Lohnt sich das überhaupt?


----------



## norman68 (13. Januar 2011)

Da kann dir keiner eine genaue Antwort geben. Kommt doch zu stark auf den Händler drauf an. Ich denke wenn es einer machen sollte bist mit 150 - 350 Euro dabei. Ob sich da der "Selbstaufbau" lohnt denke ich nicht.


----------



## MTB-News.de




----------



## Giovanni1 (13. Januar 2011)

Moin!
Also ich bin ja kein pauschaler Befürworter des Bike-Einzelhandels. Je nach Situation kaufe ich mal im EH, aber auch regelmässig im Internet.
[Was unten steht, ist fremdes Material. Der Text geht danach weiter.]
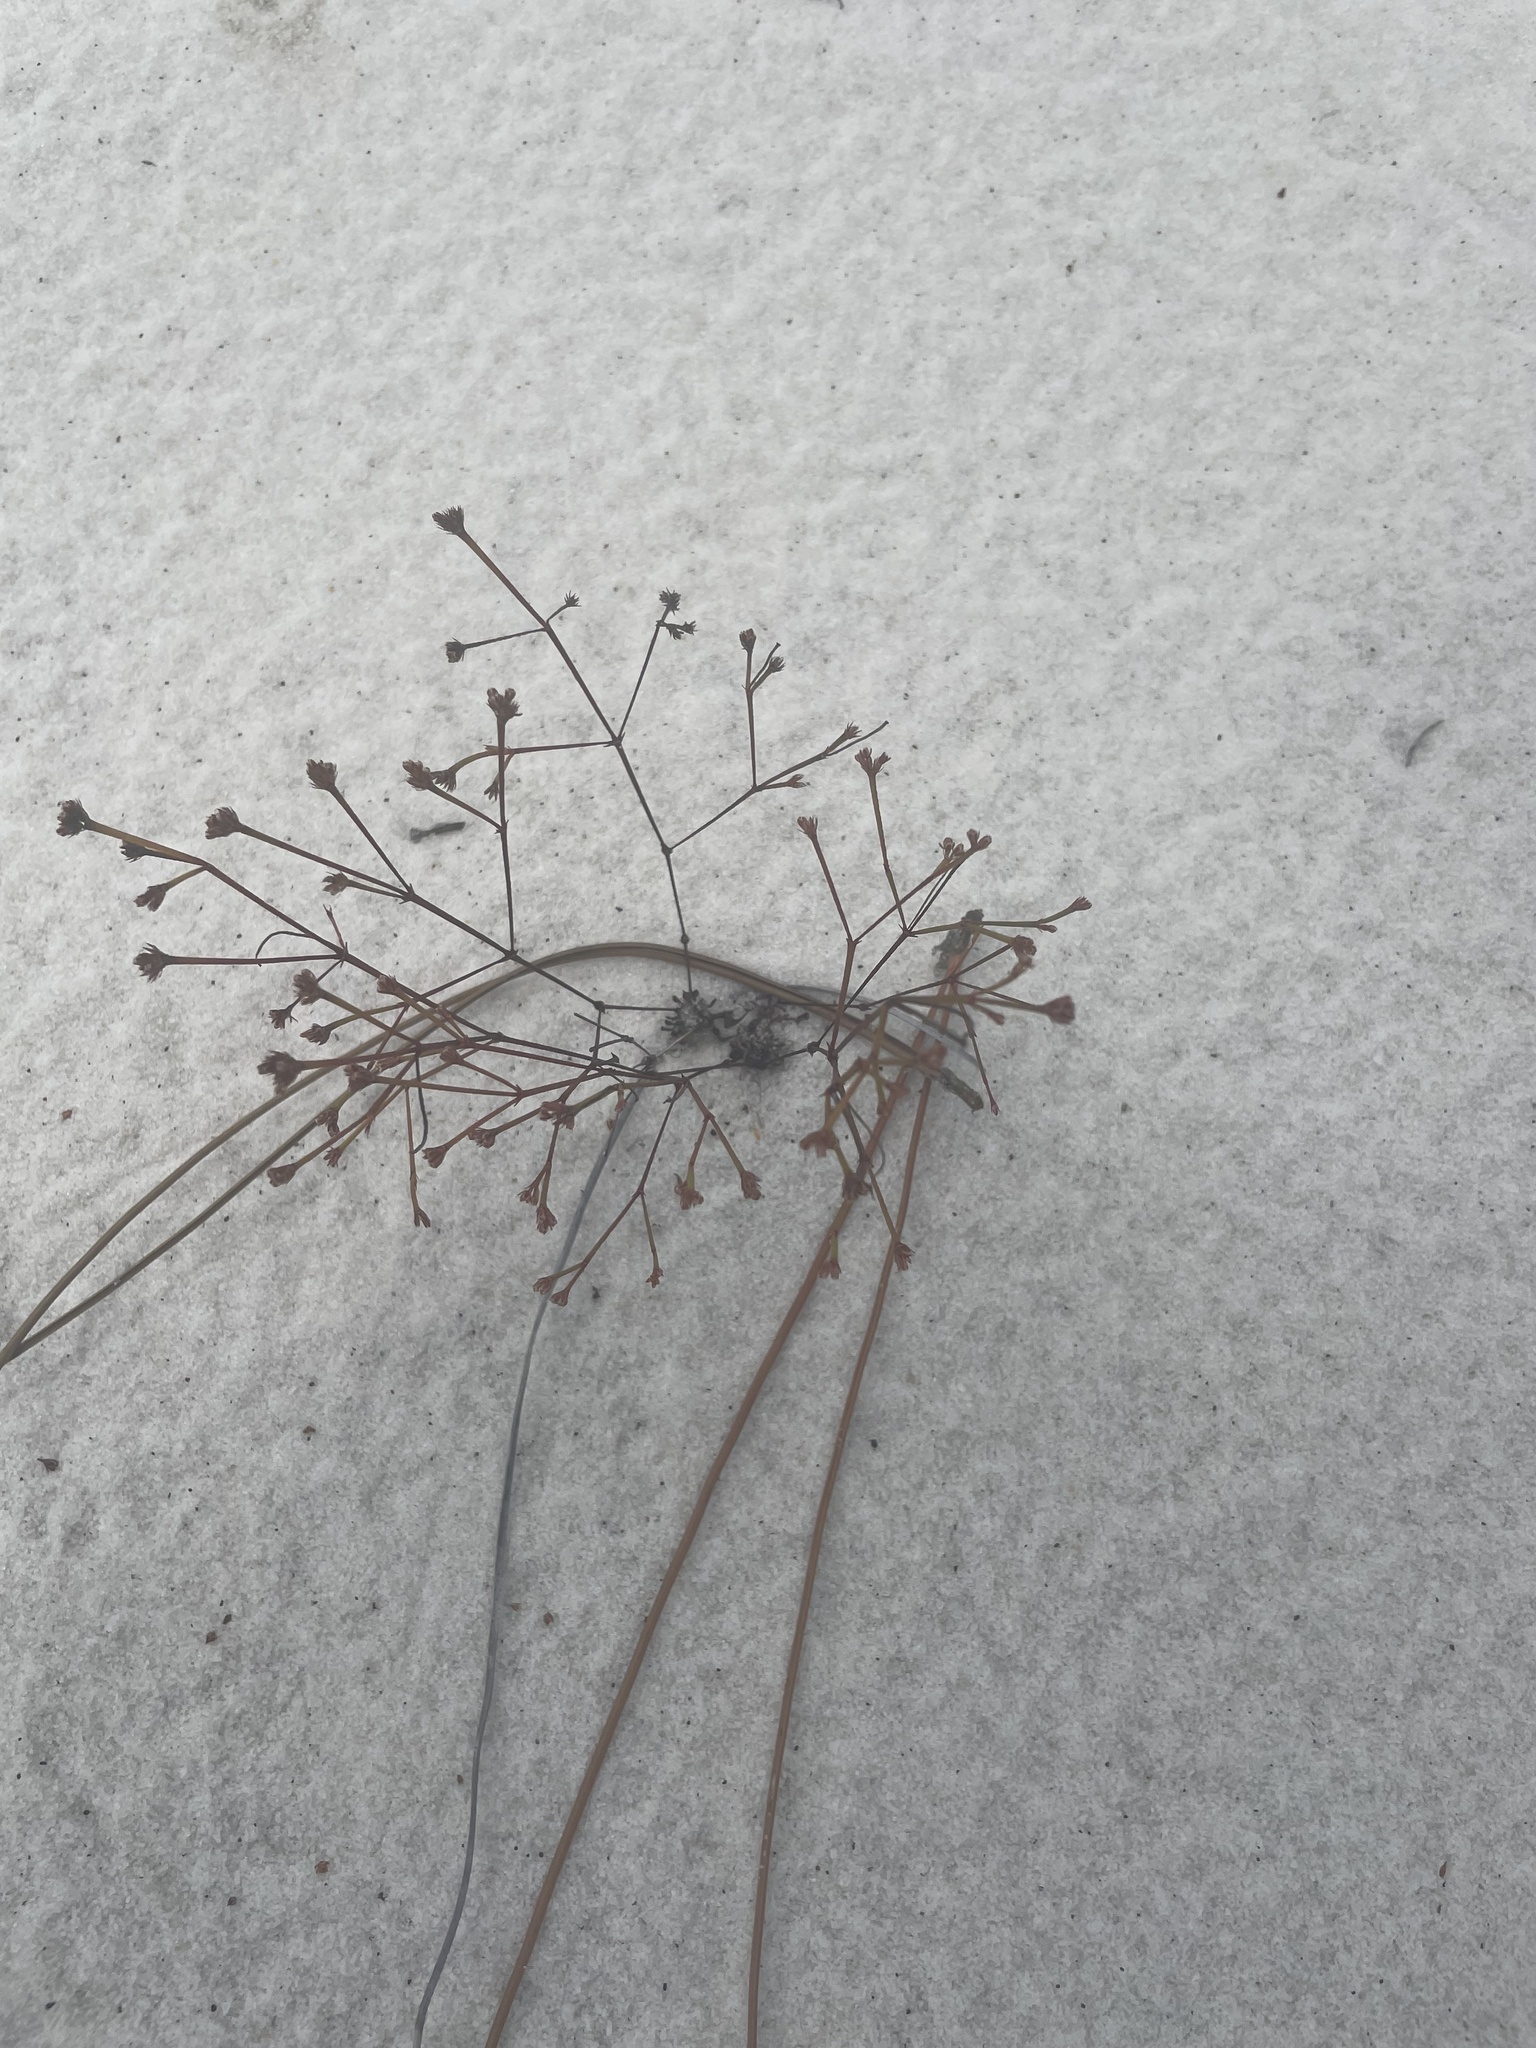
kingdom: Plantae
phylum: Tracheophyta
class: Magnoliopsida
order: Caryophyllales
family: Caryophyllaceae
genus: Stipulicida
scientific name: Stipulicida setacea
Vor allem sind es die doch oftmals horrenden Preisunterschiede, die mich zum Internet schielen lassen.
In diesem speziellen Fall allerdings würde ich jeden Händler nur zu gut verstehen, der einem "Kunden" mit einem solchen Anliegen entweder gleich wieder aus dem Laden schmeisst oder ihm für einen Aufbau von altem Geraffel einen derart perversen Preis um die Ohren haut, daß die Anschaffung eines Neurades dagegen wie ein Sonderangebot aussieht.
Ich betrachte einen solchen Gedankengang schon als ausgesprochen frech...
Wenn man selber keinen Plan vom Schrauben hat (und im Regelfall hat man dann ja auch nicht mal die Hälfte der erforderlichen Werkzeuge) sollte man einfach ein neues Bike kaufen.
mfg


----------



## Joe911 (13. Januar 2011)

Giovanni1 schrieb:


> Moin!
> [...]
> Ich betrachte einen solchen Gedankengang schon als ausgesprochen frech...
> Wenn man selber keinen Plan vom Schrauben hat (und im Regelfall hat man dann ja auch nicht mal die Hälfte der erforderlichen Werkzeuge) sollte man einfach ein neues Bike kaufen.
> mfg



... alternativ könnte man natürlich auch versuchen, sich einen Plan zu erarbeiten und fortan Reparaturen und Aufbau selbst durchzuführen


----------



## Piktogramm (13. Januar 2011)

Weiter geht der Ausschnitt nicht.